La muestra, recalará a final de año en el Hospital de los Venerables de Sevilla; cuando esto ocurra daremos una exhaustiva información de la misma.
Eduardo Arroyo. 'Por ser vos quien sois'
Varias lecturas se desprenden de esta muestra de Eduardo Arroyo en el gran Museo madrileño. En primer lugar, hay que mencionar la idoneidad del espacio para una obra reciente, teniendo como base dialéctica la propia filosofía de la pinacoteca con respecto a la inclusión en sus espacios a autores contemporáneos. Asunto que ya tuvo su incongruente inicio con la exposición de Francis Bacon. Claro que Eduardo Arroyo es Eduardo Arroyo y su nombre y su poder son capaces de abrir cualquier puerta y derribar cualquier muro que cierre el paso. ¡Equivocación clara y craso error, don Miguel Zugaza! ¿Se habría dado la misma consideración con otro artista español vivo de nombre diferente al gran Arroyo?
Por otro lado, el trabajo de Eduardo de Arroyo, correcto, serio e importante, es una variación personalísima del Cordero Místico que Hubert van Eyck comenzó para la iglesia de San Bavón de Gante y que, continuó y terminó, magistralmente, su hermano Jan. Se trata de un felicísimo juego artístico de un arte moderno sobre una obra antigua. ¿Da eso para abrir las puertas del que está considerada una de las grandes pinacotecas del mundo? Hubiera sido más oportuno y hasta lógico presentarlo en la propia iglesia de Gante. ¿Habría sido posible?, ¿lo hubieran permitido las autoridades artísticas de aquella ciudad?

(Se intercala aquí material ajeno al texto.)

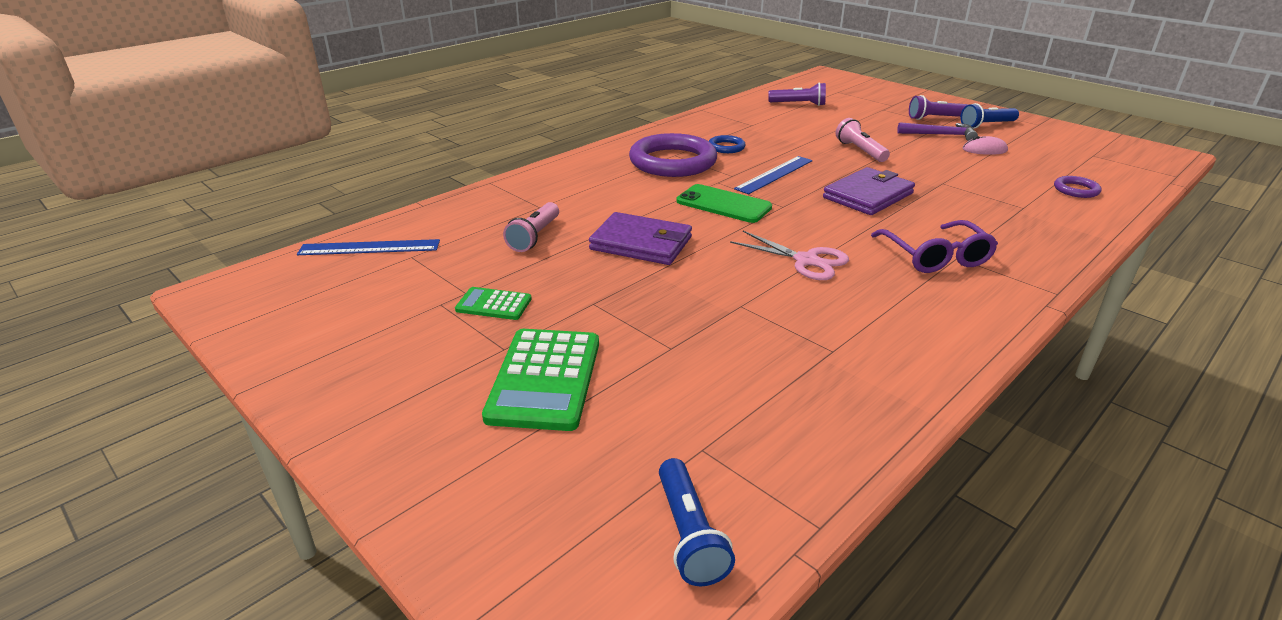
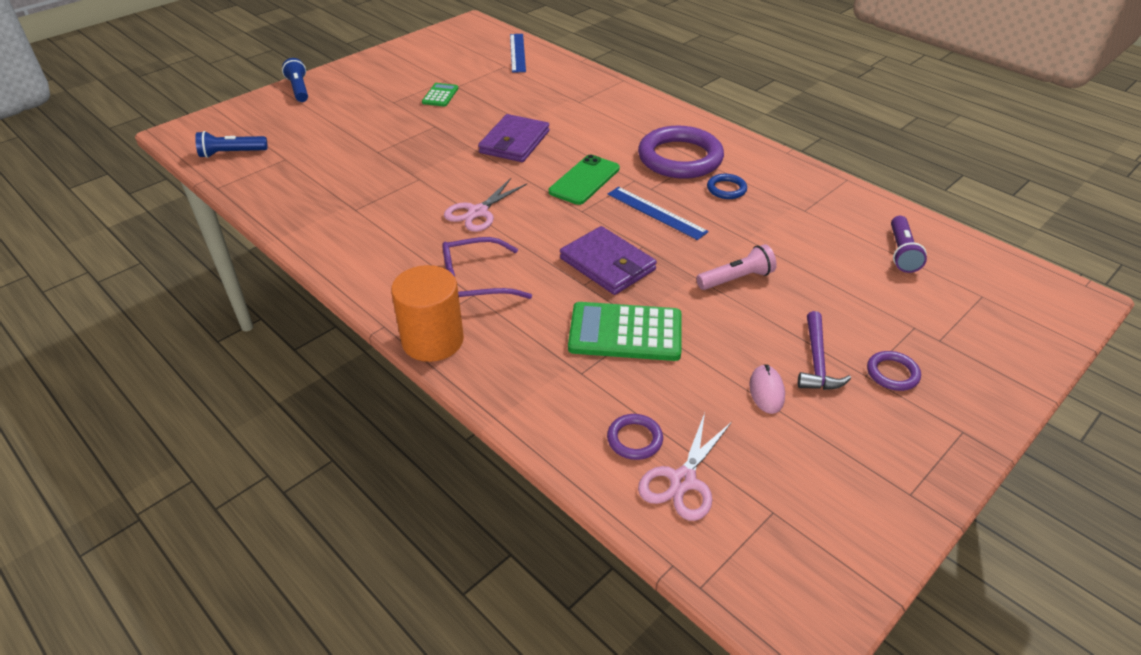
camera: 90 degrees right, 10 degrees up
green calculator [482,329,599,431] -> green calculator moved to [568,302,681,361]
pink flashlight [503,202,559,252] -> none
purple flashlight [909,95,969,120] -> purple ring [867,351,921,391]
blue flashlight [960,103,1019,129] -> blue flashlight moved to [282,58,308,102]
none -> orange cylinder [391,265,464,362]
none -> pink scissors [638,413,732,521]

Estamos, por tanto, ante una de las muchas incongruencias que encierra lo artístico; incongruencia que, además, puede dar lugar a muchos equívocos y permitir, a partir de ahora, que cualquiera pueda querer exponer en El Prado. Menos mal que todos no están tan bien avalados como Eduardo Arroyo para conseguirlo.
En definitiva, El Prado, esta vez está, algo así, como de saldo fin de temporada.